Nothing should be output except the lines from the top of the material below through the line that contains "(fp_line (start 11.906 -9.525) (end -7.144", each exactly as written.
=-=-=
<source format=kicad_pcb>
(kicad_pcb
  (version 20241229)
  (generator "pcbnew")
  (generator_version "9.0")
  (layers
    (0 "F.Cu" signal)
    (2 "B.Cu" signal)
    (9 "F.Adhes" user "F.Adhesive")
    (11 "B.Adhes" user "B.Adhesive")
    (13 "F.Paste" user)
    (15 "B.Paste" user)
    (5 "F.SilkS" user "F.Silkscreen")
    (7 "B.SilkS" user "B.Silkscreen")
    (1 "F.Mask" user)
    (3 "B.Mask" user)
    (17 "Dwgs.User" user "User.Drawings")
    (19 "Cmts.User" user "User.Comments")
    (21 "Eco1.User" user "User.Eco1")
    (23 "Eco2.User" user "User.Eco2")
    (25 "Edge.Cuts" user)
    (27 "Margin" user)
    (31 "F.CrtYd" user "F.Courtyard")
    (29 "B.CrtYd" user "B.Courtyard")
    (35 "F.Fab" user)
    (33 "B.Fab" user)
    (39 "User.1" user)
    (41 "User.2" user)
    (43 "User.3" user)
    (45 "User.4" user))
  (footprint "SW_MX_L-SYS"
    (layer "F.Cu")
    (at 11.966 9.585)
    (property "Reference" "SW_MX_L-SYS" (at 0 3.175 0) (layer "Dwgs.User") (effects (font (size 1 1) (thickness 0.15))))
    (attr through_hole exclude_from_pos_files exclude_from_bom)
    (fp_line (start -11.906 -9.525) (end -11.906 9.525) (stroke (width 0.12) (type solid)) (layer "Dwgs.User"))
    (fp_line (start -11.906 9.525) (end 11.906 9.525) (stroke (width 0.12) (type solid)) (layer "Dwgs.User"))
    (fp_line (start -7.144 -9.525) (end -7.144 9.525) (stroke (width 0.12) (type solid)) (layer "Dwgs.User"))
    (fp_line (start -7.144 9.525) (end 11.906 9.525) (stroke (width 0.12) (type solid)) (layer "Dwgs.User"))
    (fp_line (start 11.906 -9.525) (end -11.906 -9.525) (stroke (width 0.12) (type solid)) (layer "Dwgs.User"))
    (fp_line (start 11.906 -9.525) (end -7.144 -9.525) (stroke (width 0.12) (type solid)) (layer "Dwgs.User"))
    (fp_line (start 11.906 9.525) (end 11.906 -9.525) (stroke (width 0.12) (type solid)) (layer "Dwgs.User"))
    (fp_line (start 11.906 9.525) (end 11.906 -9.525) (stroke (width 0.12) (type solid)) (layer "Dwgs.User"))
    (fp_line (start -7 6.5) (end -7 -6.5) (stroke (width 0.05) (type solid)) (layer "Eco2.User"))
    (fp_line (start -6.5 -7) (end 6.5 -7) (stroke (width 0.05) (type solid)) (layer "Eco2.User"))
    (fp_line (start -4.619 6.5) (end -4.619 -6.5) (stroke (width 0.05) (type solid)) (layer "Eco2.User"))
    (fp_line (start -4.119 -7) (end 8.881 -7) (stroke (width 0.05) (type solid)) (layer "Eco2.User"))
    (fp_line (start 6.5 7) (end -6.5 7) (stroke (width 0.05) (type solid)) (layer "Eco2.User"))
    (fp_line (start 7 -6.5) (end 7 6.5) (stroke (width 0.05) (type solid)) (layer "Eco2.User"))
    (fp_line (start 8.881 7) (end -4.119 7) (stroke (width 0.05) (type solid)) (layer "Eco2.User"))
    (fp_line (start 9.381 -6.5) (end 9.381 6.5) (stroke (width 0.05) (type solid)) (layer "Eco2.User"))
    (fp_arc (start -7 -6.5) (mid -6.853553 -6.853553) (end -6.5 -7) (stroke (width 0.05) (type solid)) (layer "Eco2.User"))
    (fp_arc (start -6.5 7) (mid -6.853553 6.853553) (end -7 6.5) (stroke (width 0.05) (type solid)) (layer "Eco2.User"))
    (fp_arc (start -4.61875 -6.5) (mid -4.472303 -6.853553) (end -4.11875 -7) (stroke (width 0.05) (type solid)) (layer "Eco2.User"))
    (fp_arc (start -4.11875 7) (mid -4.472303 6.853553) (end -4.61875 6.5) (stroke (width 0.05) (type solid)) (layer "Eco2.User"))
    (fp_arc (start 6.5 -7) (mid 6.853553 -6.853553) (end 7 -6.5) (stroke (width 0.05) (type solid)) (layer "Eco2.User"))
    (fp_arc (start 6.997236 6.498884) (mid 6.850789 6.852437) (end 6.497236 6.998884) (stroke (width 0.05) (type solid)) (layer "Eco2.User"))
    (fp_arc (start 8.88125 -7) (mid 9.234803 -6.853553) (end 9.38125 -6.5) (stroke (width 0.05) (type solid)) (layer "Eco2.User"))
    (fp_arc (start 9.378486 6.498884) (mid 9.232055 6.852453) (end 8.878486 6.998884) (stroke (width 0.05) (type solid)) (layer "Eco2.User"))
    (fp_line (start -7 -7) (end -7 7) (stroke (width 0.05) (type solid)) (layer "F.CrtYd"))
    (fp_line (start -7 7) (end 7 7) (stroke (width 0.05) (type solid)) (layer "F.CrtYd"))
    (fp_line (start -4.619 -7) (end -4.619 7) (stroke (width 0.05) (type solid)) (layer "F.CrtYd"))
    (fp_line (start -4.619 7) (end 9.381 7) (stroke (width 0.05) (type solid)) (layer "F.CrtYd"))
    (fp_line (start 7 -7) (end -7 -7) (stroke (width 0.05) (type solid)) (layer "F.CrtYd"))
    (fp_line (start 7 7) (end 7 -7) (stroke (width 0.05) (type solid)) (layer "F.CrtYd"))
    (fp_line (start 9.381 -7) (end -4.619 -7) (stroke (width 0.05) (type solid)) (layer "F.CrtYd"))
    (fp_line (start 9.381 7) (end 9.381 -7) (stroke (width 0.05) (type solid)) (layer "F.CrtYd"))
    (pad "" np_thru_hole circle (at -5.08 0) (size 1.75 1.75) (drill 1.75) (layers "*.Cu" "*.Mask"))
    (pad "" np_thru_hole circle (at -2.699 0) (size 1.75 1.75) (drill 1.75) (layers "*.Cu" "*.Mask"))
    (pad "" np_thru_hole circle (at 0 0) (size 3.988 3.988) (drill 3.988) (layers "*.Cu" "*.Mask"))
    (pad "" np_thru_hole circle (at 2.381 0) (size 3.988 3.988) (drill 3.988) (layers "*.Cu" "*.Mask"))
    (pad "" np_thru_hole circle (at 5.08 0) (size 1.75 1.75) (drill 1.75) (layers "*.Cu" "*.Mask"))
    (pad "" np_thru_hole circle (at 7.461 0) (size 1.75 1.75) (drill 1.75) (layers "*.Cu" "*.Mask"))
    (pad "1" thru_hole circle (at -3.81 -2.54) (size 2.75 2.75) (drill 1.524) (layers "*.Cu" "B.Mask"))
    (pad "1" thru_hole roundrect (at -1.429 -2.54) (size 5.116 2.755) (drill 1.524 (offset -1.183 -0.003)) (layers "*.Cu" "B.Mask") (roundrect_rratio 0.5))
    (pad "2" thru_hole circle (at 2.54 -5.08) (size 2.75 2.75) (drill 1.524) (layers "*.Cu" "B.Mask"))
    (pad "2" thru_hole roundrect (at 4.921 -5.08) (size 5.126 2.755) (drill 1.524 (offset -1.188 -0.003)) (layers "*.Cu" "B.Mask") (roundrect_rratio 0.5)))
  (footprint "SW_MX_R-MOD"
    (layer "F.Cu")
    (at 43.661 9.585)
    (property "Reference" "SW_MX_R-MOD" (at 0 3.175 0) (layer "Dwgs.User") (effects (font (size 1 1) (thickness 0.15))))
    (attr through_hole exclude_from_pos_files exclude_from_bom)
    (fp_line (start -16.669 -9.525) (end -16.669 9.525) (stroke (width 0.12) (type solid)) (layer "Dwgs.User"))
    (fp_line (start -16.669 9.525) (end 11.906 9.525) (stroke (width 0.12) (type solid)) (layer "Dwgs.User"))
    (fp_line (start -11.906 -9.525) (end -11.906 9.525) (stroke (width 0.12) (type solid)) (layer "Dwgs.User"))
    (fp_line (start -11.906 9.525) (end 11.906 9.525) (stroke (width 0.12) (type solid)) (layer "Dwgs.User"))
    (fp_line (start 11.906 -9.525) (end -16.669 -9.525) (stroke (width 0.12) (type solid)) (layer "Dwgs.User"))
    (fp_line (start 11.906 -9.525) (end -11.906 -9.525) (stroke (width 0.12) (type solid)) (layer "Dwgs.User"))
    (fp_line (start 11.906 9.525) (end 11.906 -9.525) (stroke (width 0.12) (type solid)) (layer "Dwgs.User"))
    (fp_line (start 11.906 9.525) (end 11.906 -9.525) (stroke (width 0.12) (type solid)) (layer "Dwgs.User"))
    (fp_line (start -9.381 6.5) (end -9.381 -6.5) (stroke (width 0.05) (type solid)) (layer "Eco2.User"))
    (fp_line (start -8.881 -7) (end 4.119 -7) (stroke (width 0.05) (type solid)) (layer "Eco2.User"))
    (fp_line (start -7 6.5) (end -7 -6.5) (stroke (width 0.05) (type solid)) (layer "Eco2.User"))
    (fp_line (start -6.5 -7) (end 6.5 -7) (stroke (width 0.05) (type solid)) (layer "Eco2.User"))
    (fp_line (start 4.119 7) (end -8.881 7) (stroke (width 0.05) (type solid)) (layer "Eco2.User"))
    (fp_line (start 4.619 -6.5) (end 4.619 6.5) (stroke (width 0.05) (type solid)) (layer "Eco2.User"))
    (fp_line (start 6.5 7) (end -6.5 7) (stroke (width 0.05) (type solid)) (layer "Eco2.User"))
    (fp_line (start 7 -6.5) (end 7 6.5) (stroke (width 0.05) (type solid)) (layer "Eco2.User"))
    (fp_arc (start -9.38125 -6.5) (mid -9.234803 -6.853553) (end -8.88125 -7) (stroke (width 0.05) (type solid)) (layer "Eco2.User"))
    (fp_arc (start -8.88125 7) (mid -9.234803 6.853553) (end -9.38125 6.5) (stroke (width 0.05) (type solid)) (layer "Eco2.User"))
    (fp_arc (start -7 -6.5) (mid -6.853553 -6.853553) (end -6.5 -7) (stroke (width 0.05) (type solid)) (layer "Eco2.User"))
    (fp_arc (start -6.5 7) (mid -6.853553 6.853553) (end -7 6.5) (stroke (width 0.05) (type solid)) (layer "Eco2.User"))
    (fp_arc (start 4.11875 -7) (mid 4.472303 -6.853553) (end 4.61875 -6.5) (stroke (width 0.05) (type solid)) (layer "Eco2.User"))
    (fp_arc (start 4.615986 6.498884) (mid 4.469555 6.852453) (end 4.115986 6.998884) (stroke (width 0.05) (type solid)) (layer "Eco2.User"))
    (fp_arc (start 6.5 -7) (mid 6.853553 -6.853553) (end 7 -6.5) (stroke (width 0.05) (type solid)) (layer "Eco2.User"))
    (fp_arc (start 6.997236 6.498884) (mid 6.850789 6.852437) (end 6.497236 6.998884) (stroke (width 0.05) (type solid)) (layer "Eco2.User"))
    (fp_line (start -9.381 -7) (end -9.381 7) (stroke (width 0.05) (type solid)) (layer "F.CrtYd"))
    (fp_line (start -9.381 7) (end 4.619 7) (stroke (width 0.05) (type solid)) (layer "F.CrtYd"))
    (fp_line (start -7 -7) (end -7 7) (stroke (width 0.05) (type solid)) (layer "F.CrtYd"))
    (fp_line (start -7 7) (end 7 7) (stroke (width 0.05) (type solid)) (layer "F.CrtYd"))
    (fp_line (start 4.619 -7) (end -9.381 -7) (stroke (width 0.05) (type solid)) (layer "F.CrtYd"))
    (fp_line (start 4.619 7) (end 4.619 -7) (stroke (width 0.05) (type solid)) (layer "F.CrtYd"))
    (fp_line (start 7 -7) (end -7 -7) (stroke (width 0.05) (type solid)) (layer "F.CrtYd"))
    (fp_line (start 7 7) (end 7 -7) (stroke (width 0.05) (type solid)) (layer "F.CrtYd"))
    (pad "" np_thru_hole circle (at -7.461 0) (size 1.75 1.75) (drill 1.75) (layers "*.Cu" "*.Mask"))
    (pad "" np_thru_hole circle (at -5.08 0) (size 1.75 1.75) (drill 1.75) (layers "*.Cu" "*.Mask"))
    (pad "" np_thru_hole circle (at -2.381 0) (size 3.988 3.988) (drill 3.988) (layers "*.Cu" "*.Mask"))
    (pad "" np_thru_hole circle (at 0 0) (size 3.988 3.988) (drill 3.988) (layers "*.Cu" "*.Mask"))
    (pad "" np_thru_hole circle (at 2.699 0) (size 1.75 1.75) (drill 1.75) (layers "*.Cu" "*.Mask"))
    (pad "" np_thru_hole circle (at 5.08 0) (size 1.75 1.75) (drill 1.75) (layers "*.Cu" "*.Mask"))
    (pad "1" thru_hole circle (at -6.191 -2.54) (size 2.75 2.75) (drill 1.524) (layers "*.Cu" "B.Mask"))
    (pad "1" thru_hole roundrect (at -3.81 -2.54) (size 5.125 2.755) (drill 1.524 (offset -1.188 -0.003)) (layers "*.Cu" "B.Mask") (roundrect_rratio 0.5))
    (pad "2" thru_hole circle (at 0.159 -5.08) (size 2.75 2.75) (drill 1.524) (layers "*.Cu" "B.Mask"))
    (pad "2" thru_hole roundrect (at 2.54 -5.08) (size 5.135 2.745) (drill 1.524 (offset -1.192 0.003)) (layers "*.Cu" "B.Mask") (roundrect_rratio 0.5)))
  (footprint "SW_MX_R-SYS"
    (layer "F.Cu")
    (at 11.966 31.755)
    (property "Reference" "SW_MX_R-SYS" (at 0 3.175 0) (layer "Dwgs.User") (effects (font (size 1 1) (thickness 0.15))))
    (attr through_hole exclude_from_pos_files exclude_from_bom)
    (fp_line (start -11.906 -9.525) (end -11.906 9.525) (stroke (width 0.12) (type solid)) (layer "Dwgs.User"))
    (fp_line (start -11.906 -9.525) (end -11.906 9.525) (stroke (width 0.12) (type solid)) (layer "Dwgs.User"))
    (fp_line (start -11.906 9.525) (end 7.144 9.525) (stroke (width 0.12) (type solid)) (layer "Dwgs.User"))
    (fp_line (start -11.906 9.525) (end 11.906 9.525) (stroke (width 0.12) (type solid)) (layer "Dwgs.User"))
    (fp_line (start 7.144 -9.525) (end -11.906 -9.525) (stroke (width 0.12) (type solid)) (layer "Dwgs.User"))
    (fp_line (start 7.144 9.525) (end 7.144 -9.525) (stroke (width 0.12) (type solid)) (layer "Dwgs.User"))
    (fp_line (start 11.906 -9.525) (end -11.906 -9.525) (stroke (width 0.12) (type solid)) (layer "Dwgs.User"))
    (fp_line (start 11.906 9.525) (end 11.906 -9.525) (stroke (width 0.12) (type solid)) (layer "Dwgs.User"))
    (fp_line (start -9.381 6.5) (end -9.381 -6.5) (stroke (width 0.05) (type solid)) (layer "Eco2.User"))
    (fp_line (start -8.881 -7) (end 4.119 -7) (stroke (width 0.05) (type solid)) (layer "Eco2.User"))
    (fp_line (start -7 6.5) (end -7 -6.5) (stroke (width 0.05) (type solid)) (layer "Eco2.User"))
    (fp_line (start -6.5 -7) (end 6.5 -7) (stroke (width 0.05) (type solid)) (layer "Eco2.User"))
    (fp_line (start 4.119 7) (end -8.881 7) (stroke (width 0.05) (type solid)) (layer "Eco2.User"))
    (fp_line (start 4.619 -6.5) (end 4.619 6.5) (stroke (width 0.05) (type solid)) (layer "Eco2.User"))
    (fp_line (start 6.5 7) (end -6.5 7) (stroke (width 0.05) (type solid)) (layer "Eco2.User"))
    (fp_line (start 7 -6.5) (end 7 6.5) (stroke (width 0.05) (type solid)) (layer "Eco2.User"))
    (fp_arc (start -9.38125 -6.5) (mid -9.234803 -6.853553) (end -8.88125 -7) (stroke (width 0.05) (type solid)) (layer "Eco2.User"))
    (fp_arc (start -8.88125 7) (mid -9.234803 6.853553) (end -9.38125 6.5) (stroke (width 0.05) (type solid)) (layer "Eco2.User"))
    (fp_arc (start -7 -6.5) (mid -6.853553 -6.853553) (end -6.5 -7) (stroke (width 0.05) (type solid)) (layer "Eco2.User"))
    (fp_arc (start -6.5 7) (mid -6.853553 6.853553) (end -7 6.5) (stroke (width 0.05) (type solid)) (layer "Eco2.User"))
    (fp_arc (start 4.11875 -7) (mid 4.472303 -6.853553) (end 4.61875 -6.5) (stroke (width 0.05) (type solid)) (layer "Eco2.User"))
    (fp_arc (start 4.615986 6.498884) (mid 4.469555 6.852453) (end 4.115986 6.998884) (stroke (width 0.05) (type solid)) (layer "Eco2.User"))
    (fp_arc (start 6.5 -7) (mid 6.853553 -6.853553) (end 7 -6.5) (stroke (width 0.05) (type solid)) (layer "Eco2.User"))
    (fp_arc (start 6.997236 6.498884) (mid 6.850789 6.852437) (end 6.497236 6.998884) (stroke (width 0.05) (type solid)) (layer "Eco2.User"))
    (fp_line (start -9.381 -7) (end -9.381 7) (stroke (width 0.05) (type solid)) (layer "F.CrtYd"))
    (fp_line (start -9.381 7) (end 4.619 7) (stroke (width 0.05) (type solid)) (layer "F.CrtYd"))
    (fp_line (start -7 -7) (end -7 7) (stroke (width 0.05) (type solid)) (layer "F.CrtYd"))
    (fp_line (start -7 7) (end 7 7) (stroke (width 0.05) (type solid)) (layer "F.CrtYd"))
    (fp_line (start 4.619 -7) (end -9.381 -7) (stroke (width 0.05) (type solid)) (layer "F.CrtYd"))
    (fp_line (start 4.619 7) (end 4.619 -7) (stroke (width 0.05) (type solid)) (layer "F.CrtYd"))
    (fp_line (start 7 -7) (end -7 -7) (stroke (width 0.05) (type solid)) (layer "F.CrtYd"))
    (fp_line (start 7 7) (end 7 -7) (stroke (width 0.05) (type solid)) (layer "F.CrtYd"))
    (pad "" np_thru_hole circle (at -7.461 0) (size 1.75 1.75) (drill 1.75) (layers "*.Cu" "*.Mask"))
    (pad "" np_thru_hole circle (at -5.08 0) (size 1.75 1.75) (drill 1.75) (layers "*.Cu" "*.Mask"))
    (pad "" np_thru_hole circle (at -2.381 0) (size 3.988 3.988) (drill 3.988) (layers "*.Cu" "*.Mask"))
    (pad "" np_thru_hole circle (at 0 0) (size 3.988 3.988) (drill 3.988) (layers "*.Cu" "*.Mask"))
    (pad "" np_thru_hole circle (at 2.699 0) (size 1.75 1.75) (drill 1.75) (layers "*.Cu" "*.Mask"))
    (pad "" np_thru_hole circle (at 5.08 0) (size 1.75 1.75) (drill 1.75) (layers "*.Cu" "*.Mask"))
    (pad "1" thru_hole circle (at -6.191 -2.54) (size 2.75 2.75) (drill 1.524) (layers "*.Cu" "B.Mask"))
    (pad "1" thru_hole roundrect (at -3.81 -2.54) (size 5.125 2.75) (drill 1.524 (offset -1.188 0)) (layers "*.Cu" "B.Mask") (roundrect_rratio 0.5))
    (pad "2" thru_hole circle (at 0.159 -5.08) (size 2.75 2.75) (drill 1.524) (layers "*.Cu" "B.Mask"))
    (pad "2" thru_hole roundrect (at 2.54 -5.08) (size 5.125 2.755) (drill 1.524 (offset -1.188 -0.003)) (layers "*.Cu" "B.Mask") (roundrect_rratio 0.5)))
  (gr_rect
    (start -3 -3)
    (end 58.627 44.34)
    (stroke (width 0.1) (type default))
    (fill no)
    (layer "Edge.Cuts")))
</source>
=-=-=
▶ _Result of the task_:
<source format=kicad_pcb>
(kicad_pcb
  (version 20241229)
  (generator "pcbnew")
  (generator_version "9.0")
  (layers
    (0 "F.Cu" signal)
    (2 "B.Cu" signal)
    (9 "F.Adhes" user "F.Adhesive")
    (11 "B.Adhes" user "B.Adhesive")
    (13 "F.Paste" user)
    (15 "B.Paste" user)
    (5 "F.SilkS" user "F.Silkscreen")
    (7 "B.SilkS" user "B.Silkscreen")
    (1 "F.Mask" user)
    (3 "B.Mask" user)
    (17 "Dwgs.User" user "User.Drawings")
    (19 "Cmts.User" user "User.Comments")
    (21 "Eco1.User" user "User.Eco1")
    (23 "Eco2.User" user "User.Eco2")
    (25 "Edge.Cuts" user)
    (27 "Margin" user)
    (31 "F.CrtYd" user "F.Courtyard")
    (29 "B.CrtYd" user "B.Courtyard")
    (35 "F.Fab" user)
    (33 "B.Fab" user)
    (39 "User.1" user)
    (41 "User.2" user)
    (43 "User.3" user)
    (45 "User.4" user))
  (footprint "SW_MX_L-SYS"
    (layer "F.Cu")
    (at 11.966 9.585)
    (property "Reference" "SW_MX_L-SYS" (at 0 3.175 0) (layer "Dwgs.User") (effects (font (size 1 1) (thickness 0.15))))
    (attr through_hole exclude_from_pos_files exclude_from_bom)
    (fp_line (start -11.906 -9.525) (end -11.906 9.525) (stroke (width 0.12) (type solid)) (layer "Dwgs.User"))
    (fp_line (start -11.906 9.525) (end 11.906 9.525) (stroke (width 0.12) (type solid)) (layer "Dwgs.User"))
    (fp_line (start -7.144 -9.525) (end -7.144 9.525) (stroke (width 0.12) (type solid)) (layer "Dwgs.User"))
    (fp_line (start -7.144 9.525) (end 11.906 9.525) (stroke (width 0.12) (type solid)) (layer "Dwgs.User"))
    (fp_line (start 11.906 -9.525) (end -11.906 -9.525) (stroke (width 0.12) (type solid)) (layer "Dwgs.User"))
    (fp_line (start 11.906 -9.525) (end -7.144 -9.525) (stroke (width 0.12) (type solid)) (layer "Dwgs.User"))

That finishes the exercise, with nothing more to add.